*** Opening TEXT FOR ANALYSIS ***
With all this activity, the bees had become a bit of bother to Walter and his wife (100 yards or so from the hives), so we decided to try to move a couple of hives away from the primary bee yard (still generously hosted by the Lowers).
We coordinated with my good friend David who has some land in the heart of downtown, and he cleared some space for us to transport some hives there. After we combined this low hive with the one that’d started developing the queen cell, we loaded up the car with the screened hive from the day before, and drove it downtown. In the Prius.


On the way there, Jill found a bee crawling around on her veil, so she stuck her head out the window. (On the way back, she found a bee IN her veil)
Hive one, in place.

Release the hounds!

Hive in place with super dark cityscape.

On the return trip to the bee yard, we decided to get some food (at this point it was like 8:30), so Jill did some bee-biz in the back seat to activate our official W3B debik kard.
Jill lookin proper in Chick-fil-a. Reppin’ the Alabama Beekeepers Association t shirt too.

After munching, we grabbed the second-newest swarm hive and headed to the railroad yard again. Stephanie drove in her veil.
*** Closing TEXT FOR ANALYSIS ***
AIM OF THE EXERCISE:
In one to three sentences, explain why, according to the beekeeping account above, the group decided to move a couple of hives away from the primary bee yard.
*** Opening DATA EXTRACT ***
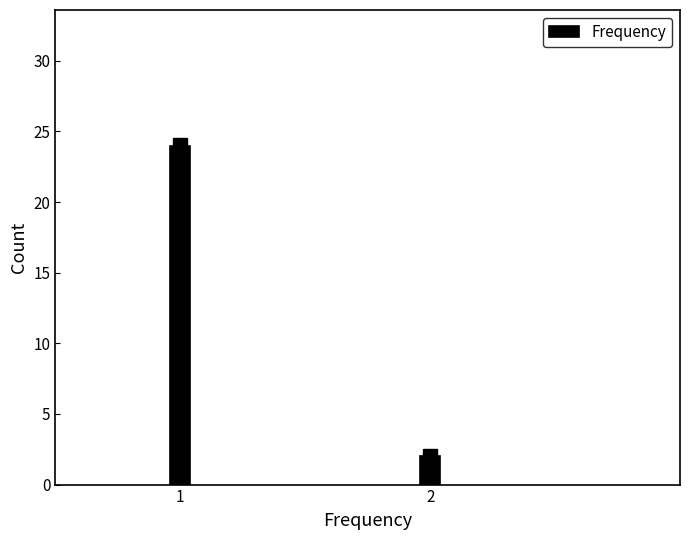

Reading left to right, list all the values displayed in this chart.

1=24	2=2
*** Closing DATA EXTRACT ***
RESULT:
With all the activity, the bees had become a bit of a bother to Walter and his wife, who were about 100 yards from the hives. The group therefore decided to try moving a couple of hives away from the primary bee yard.